Objetivo:
Repite sin cambios todas las líneas que siguen.

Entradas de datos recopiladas

---+---

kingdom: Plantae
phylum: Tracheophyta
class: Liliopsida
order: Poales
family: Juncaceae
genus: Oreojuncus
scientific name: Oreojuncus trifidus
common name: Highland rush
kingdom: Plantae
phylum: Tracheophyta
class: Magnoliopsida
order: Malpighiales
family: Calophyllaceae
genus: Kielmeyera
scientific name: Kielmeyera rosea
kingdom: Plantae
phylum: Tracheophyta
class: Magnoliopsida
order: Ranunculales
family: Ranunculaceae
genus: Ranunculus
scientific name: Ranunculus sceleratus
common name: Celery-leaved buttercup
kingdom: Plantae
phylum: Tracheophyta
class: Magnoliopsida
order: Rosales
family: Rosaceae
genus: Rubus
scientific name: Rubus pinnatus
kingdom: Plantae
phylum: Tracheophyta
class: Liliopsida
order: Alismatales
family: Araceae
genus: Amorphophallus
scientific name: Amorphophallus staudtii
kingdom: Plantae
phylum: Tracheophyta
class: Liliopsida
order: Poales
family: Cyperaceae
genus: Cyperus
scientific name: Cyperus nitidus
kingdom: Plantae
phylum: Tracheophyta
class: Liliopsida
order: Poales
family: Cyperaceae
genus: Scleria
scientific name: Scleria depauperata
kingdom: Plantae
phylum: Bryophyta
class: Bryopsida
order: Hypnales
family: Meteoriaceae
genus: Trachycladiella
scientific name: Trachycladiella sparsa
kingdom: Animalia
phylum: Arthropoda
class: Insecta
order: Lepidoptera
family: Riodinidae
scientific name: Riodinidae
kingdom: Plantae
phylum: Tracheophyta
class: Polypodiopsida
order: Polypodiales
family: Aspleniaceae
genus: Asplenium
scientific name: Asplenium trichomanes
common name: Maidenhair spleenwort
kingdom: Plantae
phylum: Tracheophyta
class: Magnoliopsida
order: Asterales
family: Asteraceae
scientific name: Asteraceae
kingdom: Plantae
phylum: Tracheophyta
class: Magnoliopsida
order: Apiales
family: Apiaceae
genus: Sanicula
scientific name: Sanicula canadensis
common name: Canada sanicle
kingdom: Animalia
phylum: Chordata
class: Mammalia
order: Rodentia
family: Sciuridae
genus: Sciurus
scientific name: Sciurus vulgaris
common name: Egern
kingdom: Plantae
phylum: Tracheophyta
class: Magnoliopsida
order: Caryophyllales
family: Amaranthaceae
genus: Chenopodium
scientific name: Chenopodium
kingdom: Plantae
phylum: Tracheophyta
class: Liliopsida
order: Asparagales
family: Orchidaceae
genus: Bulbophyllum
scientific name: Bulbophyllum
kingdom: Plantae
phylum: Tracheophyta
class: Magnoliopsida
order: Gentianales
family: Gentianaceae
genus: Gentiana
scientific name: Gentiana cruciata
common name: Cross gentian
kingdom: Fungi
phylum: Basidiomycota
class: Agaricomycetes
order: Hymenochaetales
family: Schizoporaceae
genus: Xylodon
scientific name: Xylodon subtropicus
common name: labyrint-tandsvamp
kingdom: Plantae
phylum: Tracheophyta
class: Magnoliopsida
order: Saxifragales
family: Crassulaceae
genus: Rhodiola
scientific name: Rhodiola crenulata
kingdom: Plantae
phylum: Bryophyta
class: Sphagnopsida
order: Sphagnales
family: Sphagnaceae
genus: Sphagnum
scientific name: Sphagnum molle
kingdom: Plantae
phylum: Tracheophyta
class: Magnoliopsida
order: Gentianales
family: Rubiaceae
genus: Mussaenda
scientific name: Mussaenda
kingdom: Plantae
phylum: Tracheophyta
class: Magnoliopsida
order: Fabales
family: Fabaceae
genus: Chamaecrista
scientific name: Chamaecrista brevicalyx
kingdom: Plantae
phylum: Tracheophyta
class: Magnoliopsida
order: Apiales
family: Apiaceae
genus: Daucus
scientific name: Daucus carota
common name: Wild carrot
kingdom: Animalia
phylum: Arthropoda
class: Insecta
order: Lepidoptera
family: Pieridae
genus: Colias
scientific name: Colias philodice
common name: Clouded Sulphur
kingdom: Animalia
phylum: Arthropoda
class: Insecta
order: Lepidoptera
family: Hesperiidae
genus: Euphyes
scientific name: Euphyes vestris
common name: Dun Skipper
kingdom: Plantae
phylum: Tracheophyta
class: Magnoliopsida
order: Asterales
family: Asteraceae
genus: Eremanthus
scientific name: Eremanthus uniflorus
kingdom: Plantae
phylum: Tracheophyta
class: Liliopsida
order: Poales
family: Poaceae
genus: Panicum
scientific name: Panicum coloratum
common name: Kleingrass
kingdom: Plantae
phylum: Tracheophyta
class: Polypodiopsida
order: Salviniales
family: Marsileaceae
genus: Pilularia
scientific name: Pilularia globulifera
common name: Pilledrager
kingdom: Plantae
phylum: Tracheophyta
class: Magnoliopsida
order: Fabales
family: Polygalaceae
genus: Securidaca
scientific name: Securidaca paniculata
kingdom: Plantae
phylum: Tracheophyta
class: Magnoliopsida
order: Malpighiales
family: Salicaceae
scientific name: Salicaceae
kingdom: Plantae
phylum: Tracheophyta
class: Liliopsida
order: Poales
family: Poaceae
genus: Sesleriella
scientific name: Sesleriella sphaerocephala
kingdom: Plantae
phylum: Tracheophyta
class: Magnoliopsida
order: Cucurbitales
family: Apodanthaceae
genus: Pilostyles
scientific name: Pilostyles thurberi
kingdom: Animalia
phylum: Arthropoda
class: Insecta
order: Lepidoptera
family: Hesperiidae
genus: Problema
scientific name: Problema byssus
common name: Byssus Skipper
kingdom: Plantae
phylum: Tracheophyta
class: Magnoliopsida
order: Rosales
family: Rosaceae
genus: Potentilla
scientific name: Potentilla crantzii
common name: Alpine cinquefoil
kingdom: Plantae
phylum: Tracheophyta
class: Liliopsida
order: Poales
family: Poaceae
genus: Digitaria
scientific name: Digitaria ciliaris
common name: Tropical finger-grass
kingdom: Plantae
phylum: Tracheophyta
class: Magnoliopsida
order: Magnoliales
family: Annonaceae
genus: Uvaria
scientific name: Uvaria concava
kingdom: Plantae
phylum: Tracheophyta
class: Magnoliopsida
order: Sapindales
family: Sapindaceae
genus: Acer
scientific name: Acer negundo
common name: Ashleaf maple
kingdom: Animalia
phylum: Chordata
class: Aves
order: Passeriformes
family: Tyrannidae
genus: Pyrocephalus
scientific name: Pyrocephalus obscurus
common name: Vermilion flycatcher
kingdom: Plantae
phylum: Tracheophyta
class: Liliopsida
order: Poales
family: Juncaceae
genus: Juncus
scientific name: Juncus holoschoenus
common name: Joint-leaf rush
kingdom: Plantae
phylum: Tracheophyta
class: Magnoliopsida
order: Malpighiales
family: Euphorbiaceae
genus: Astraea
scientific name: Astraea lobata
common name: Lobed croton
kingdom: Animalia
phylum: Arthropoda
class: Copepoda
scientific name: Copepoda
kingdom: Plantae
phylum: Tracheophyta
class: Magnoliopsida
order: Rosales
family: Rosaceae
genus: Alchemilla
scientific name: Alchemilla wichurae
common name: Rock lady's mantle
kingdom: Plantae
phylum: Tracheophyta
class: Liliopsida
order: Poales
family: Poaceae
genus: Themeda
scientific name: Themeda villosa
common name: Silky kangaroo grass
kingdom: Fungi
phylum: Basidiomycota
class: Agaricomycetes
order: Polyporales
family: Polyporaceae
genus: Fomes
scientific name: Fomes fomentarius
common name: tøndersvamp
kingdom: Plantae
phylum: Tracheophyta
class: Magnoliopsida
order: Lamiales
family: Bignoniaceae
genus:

---+---

Ejercicio resuelto:
kingdom: Plantae
phylum: Tracheophyta
class: Liliopsida
order: Poales
family: Juncaceae
genus: Oreojuncus
scientific name: Oreojuncus trifidus
common name: Highland rush
kingdom: Plantae
phylum: Tracheophyta
class: Magnoliopsida
order: Malpighiales
family: Calophyllaceae
genus: Kielmeyera
scientific name: Kielmeyera rosea
kingdom: Plantae
phylum: Tracheophyta
class: Magnoliopsida
order: Ranunculales
family: Ranunculaceae
genus: Ranunculus
scientific name: Ranunculus sceleratus
common name: Celery-leaved buttercup
kingdom: Plantae
phylum: Tracheophyta
class: Magnoliopsida
order: Rosales
family: Rosaceae
genus: Rubus
scientific name: Rubus pinnatus
kingdom: Plantae
phylum: Tracheophyta
class: Liliopsida
order: Alismatales
family: Araceae
genus: Amorphophallus
scientific name: Amorphophallus staudtii
kingdom: Plantae
phylum: Tracheophyta
class: Liliopsida
order: Poales
family: Cyperaceae
genus: Cyperus
scientific name: Cyperus nitidus
kingdom: Plantae
phylum: Tracheophyta
class: Liliopsida
order: Poales
family: Cyperaceae
genus: Scleria
scientific name: Scleria depauperata
kingdom: Plantae
phylum: Bryophyta
class: Bryopsida
order: Hypnales
family: Meteoriaceae
genus: Trachycladiella
scientific name: Trachycladiella sparsa
kingdom: Animalia
phylum: Arthropoda
class: Insecta
order: Lepidoptera
family: Riodinidae
scientific name: Riodinidae
kingdom: Plantae
phylum: Tracheophyta
class: Polypodiopsida
order: Polypodiales
family: Aspleniaceae
genus: Asplenium
scientific name: Asplenium trichomanes
common name: Maidenhair spleenwort
kingdom: Plantae
phylum: Tracheophyta
class: Magnoliopsida
order: Asterales
family: Asteraceae
scientific name: Asteraceae
kingdom: Plantae
phylum: Tracheophyta
class: Magnoliopsida
order: Apiales
family: Apiaceae
genus: Sanicula
scientific name: Sanicula canadensis
common name: Canada sanicle
kingdom: Animalia
phylum: Chordata
class: Mammalia
order: Rodentia
family: Sciuridae
genus: Sciurus
scientific name: Sciurus vulgaris
common name: Egern
kingdom: Plantae
phylum: Tracheophyta
class: Magnoliopsida
order: Caryophyllales
family: Amaranthaceae
genus: Chenopodium
scientific name: Chenopodium
kingdom: Plantae
phylum: Tracheophyta
class: Liliopsida
order: Asparagales
family: Orchidaceae
genus: Bulbophyllum
scientific name: Bulbophyllum
kingdom: Plantae
phylum: Tracheophyta
class: Magnoliopsida
order: Gentianales
family: Gentianaceae
genus: Gentiana
scientific name: Gentiana cruciata
common name: Cross gentian
kingdom: Fungi
phylum: Basidiomycota
class: Agaricomycetes
order: Hymenochaetales
family: Schizoporaceae
genus: Xylodon
scientific name: Xylodon subtropicus
common name: labyrint-tandsvamp
kingdom: Plantae
phylum: Tracheophyta
class: Magnoliopsida
order: Saxifragales
family: Crassulaceae
genus: Rhodiola
scientific name: Rhodiola crenulata
kingdom: Plantae
phylum: Bryophyta
class: Sphagnopsida
order: Sphagnales
family: Sphagnaceae
genus: Sphagnum
scientific name: Sphagnum molle
kingdom: Plantae
phylum: Tracheophyta
class: Magnoliopsida
order: Gentianales
family: Rubiaceae
genus: Mussaenda
scientific name: Mussaenda
kingdom: Plantae
phylum: Tracheophyta
class: Magnoliopsida
order: Fabales
family: Fabaceae
genus: Chamaecrista
scientific name: Chamaecrista brevicalyx
kingdom: Plantae
phylum: Tracheophyta
class: Magnoliopsida
order: Apiales
family: Apiaceae
genus: Daucus
scientific name: Daucus carota
common name: Wild carrot
kingdom: Animalia
phylum: Arthropoda
class: Insecta
order: Lepidoptera
family: Pieridae
genus: Colias
scientific name: Colias philodice
common name: Clouded Sulphur
kingdom: Animalia
phylum: Arthropoda
class: Insecta
order: Lepidoptera
family: Hesperiidae
genus: Euphyes
scientific name: Euphyes vestris
common name: Dun Skipper
kingdom: Plantae
phylum: Tracheophyta
class: Magnoliopsida
order: Asterales
family: Asteraceae
genus: Eremanthus
scientific name: Eremanthus uniflorus
kingdom: Plantae
phylum: Tracheophyta
class: Liliopsida
order: Poales
family: Poaceae
genus: Panicum
scientific name: Panicum coloratum
common name: Kleingrass
kingdom: Plantae
phylum: Tracheophyta
class: Polypodiopsida
order: Salviniales
family: Marsileaceae
genus: Pilularia
scientific name: Pilularia globulifera
common name: Pilledrager
kingdom: Plantae
phylum: Tracheophyta
class: Magnoliopsida
order: Fabales
family: Polygalaceae
genus: Securidaca
scientific name: Securidaca paniculata
kingdom: Plantae
phylum: Tracheophyta
class: Magnoliopsida
order: Malpighiales
family: Salicaceae
scientific name: Salicaceae
kingdom: Plantae
phylum: Tracheophyta
class: Liliopsida
order: Poales
family: Poaceae
genus: Sesleriella
scientific name: Sesleriella sphaerocephala
kingdom: Plantae
phylum: Tracheophyta
class: Magnoliopsida
order: Cucurbitales
family: Apodanthaceae
genus: Pilostyles
scientific name: Pilostyles thurberi
kingdom: Animalia
phylum: Arthropoda
class: Insecta
order: Lepidoptera
family: Hesperiidae
genus: Problema
scientific name: Problema byssus
common name: Byssus Skipper
kingdom: Plantae
phylum: Tracheophyta
class: Magnoliopsida
order: Rosales
family: Rosaceae
genus: Potentilla
scientific name: Potentilla crantzii
common name: Alpine cinquefoil
kingdom: Plantae
phylum: Tracheophyta
class: Liliopsida
order: Poales
family: Poaceae
genus: Digitaria
scientific name: Digitaria ciliaris
common name: Tropical finger-grass
kingdom: Plantae
phylum: Tracheophyta
class: Magnoliopsida
order: Magnoliales
family: Annonaceae
genus: Uvaria
scientific name: Uvaria concava
kingdom: Plantae
phylum: Tracheophyta
class: Magnoliopsida
order: Sapindales
family: Sapindaceae
genus: Acer
scientific name: Acer negundo
common name: Ashleaf maple
kingdom: Animalia
phylum: Chordata
class: Aves
order: Passeriformes
family: Tyrannidae
genus: Pyrocephalus
scientific name: Pyrocephalus obscurus
common name: Vermilion flycatcher
kingdom: Plantae
phylum: Tracheophyta
class: Liliopsida
order: Poales
family: Juncaceae
genus: Juncus
scientific name: Juncus holoschoenus
common name: Joint-leaf rush
kingdom: Plantae
phylum: Tracheophyta
class: Magnoliopsida
order: Malpighiales
family: Euphorbiaceae
genus: Astraea
scientific name: Astraea lobata
common name: Lobed croton
kingdom: Animalia
phylum: Arthropoda
class: Copepoda
scientific name: Copepoda
kingdom: Plantae
phylum: Tracheophyta
class: Magnoliopsida
order: Rosales
family: Rosaceae
genus: Alchemilla
scientific name: Alchemilla wichurae
common name: Rock lady's mantle
kingdom: Plantae
phylum: Tracheophyta
class: Liliopsida
order: Poales
family: Poaceae
genus: Themeda
scientific name: Themeda villosa
common name: Silky kangaroo grass
kingdom: Fungi
phylum: Basidiomycota
class: Agaricomycetes
order: Polyporales
family: Polyporaceae
genus: Fomes
scientific name: Fomes fomentarius
common name: tøndersvamp
kingdom: Plantae
phylum: Tracheophyta
class: Magnoliopsida
order: Lamiales
family: Bignoniaceae
genus:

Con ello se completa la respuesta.